Calculate the angular momentum of an electron in a hydrogen atom.

To calculate the angular momentum of an electron in a hydrogen atom, we can use the principles of quantum mechanics and specifically, the angular momentum operator. In quantum mechanics, angular momentum is quantized, meaning it can only take on certain discrete values. The angular momentum of an electron in a hydrogen atom is given by:

\[L = \sqrt{l(l+1)}ħ\]

Where:
- \(L\) represents the magnitude of the angular momentum.
- \(l\) is the orbital quantum number, which is a non-negative integer. It determines the shape of the electron's orbital. For hydrogen's ground state, \(l = 0\).
- \(ħ\) is the reduced Planck constant, approximately equal to \(1.0545718 × 10^{-34}\) Joule-seconds.

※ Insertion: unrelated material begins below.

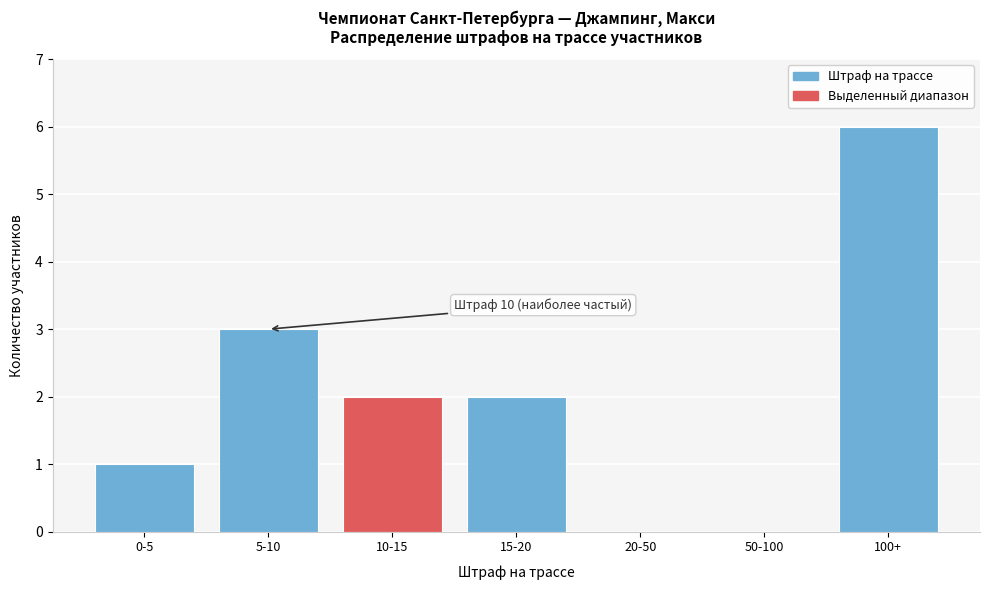

Reading left to right, what are all the values shown in this chart?

0-5=1	5-10=3	10-15=2	15-20=2	20-50=0	50-100=0	100+=6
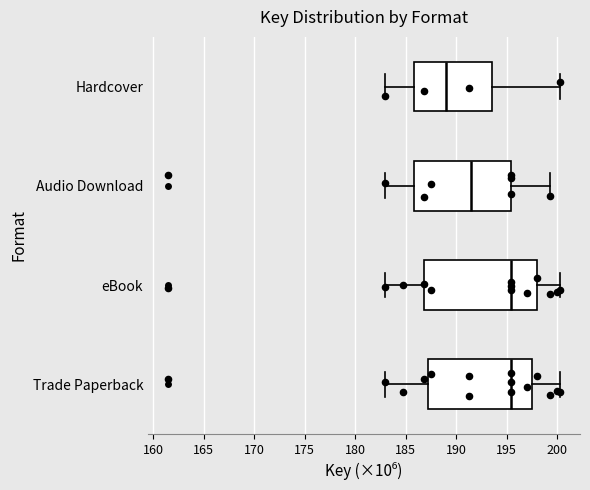

Which box is the widest, from its left edge to its right edge?

eBook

For the ground state of hydrogen (\(n = 1\), \(l = 0\)), the angular momentum is:

\[L = \sqrt{0(0+1)}ħ = 0ħ = 0\]

So, for the ground state of a hydrogen atom, the angular momentum of the electron is zero. This means that the electron in the hydrogen atom's lowest energy state, often referred to as the \(1s\) orbital, has no orbital angular momentum. However, it still possesses intrinsic angular momentum, known as spin, which is a quantum property intrinsic to particles like electrons.

Keep in mind that for higher energy states of the hydrogen atom, where \(n > 1\), the angular momentum values will be different and quantized according to the above formula, reflecting the various possible electron orbital shapes and sizes in those states.